Friday, May 9, 2014

Sawyer, My Walking Companion

I admit, Earl was my favorite. You're not supposed to have favorites, but he was. I never said it in front of Sawyer, or if I did I'd cover her big, floppy ears and whisper out the side of my mouth, sometimes even spelling the words:

"E-A-R-L-Y B-I-R-D I-S T-H-E B-E-S-T D-O-G I-N T-H-E W-O-R-L-D!"

Not that Sawyer is a bad dog. Not at all. She's one of the sweetest, gentlest, most loving creatures I've had the pleasure of knowing. But Earl was my first puppy-to-death dog. The firstborn of our pack. He was my special joy.

In fact, I got Sawyer more for Earl than for me. I'd recently broken up with my ex-girlfriend. She took with her the two dogs she brought into our relationship. I took Earl, who had just turned one. I had picked Earl out from the three puppies available at the St. Joseph shelter. His brother and sister were mostly white, so they looked more like a purebred Great Pyrenees, which is what their mother was. No one new what the father was, which is why these three puppies ended up in the shelter at seven-weeks-old: their owner didn't want to tarnish his bitch's good rep.

I picked Earl precisely because he was the oddball. He had a fluffy mostly-white body, but his head was almost solid black. He was adorable.


Sawyer was also an adorable puppy:


I didn't actually pick Sawyer. She picked me. I got her for free from an ad in the paper. I wanted a puppy companion for Earl, who was lonely in the house all day by himself while I was at work. He had been raised from 7 weeks old around other dogs. He needed a playmate. But also, I decided to get another dog when I saw the ad for free puppies. I was afraid if I didn't adopt one someone else would use it for dog fighting bait. 

Her situation was similar to Earl's. Sawyer's mother was a purebred Beagle. The neighbor's black Lab jumped the fence. That fall, five black little mini-Labs were born. I called the number in the paper. An elderly man answered the phone and told me to come over and pick one out.

I knocked on his door. He had a nasal cannula transporting oxygen to his lungs and he looked about 100 years old. He told me to go out to the back yard and "pick any pup you want."

I walked to the side of the house to enter through the gate. As soon as the lock hit the chain-link fence, five black little mini-Labs and their Beagle mother all ran toward me. Cuteness overload! I sat on the ground and let them crawl all over me. Each one of them, the puppies and the mother, were starved for human attention. I couldn't imagine their owner got out to the back yard very often.

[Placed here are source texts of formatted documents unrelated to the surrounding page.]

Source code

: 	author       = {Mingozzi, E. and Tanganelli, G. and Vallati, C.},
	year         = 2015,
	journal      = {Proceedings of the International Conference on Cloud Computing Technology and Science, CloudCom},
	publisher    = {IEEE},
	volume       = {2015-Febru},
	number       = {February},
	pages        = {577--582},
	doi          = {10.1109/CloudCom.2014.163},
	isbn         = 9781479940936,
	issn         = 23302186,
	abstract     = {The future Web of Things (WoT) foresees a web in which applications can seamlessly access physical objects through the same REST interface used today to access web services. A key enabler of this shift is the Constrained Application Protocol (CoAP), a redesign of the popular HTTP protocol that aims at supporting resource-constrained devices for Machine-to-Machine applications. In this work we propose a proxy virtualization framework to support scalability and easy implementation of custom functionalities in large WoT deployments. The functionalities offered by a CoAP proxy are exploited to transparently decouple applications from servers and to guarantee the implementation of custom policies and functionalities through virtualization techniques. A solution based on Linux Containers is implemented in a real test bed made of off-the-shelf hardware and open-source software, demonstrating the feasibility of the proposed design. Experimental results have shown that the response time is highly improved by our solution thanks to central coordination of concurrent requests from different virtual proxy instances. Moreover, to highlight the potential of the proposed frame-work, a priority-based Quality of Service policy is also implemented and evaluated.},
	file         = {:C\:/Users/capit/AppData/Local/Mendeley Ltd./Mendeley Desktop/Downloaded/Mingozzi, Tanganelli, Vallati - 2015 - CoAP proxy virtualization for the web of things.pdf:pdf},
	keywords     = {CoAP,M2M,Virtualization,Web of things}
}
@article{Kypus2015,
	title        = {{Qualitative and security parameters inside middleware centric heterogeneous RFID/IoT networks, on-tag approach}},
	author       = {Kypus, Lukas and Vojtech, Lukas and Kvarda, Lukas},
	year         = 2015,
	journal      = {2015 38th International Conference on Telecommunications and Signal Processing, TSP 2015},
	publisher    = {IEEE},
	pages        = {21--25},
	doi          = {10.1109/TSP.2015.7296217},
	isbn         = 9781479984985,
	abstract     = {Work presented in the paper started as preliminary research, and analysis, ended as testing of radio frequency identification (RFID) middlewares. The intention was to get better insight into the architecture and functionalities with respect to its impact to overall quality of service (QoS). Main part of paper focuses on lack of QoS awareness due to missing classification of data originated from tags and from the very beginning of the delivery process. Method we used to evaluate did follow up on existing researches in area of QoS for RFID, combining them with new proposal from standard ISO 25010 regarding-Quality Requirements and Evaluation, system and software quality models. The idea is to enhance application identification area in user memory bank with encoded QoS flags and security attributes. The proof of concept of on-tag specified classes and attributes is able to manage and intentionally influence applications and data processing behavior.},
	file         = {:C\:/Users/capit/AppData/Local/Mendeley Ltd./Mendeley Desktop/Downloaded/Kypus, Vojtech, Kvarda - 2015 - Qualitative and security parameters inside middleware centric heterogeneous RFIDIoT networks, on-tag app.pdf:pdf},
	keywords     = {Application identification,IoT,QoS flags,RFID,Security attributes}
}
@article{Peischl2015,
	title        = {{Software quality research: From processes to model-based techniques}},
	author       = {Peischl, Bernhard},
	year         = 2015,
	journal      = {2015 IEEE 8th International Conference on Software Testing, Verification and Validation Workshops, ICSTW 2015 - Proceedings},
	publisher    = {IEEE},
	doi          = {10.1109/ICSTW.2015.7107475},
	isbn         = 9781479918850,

After about twenty minutes of sitting there, soaking up some puppy love, I gave up trying to decide. I stood and announced, "OK, who wants to go home with me?"

I walked toward the gate. When I got there, I looked down and there was one puppy. I picked it up and took it to the owner's front door. I called through the screen, "I'll take this one."

He used a walker to inch toward the door. "Come inside. D'ya git a girl or a boy?"

"I don't know," I said, laughing.

He looked at me like I was strange and took a peek at the puppy's bottom. "Ya got a girl," he said in babytalk to the puppy's face. It was funny to hear this gruff old man talk to her like that. He pet underneath her chin and said, "Hold on a minute."

He came back with some dog nail clippers and proceeded to slowly clip each one of her nails as he leaned on his walker. "Now, watch her nails. You gotta trim them often."

It was sweet that he seemed concerned about her welfare and not anxious to get rid of her.

If only he'd known he was giving away a "designer dog". Who knew? I certainly didn't. I just wanted a free puppy, but I've since found out that evidently Beagle-Lab mixes are a thing. This description sounds just like her.

She was the perfect companion for Earl. I could go to work each day and leave them alone to play together. And as they got older, and lazier, to nap together.

Now Earl's gone. What's Sawyer's job now that she's not Earl's companion?

This morning I took a look at Sawyer, lying on the couch snoring. She'd made a "Hrmph" noise that sounded to me like she was trying to say, "Mom, I'm sad."



"Come on Girl, let's go for a walk!" I announced. She perked right up.

We haven't been able to take long walks for many months due to Earl's failing health. It was great to walk around the neighborhood with an energetic dog. We took our time and soaked up the sun, smelled the smells, and enjoyed our walk. Just the two of us. Walking Companions.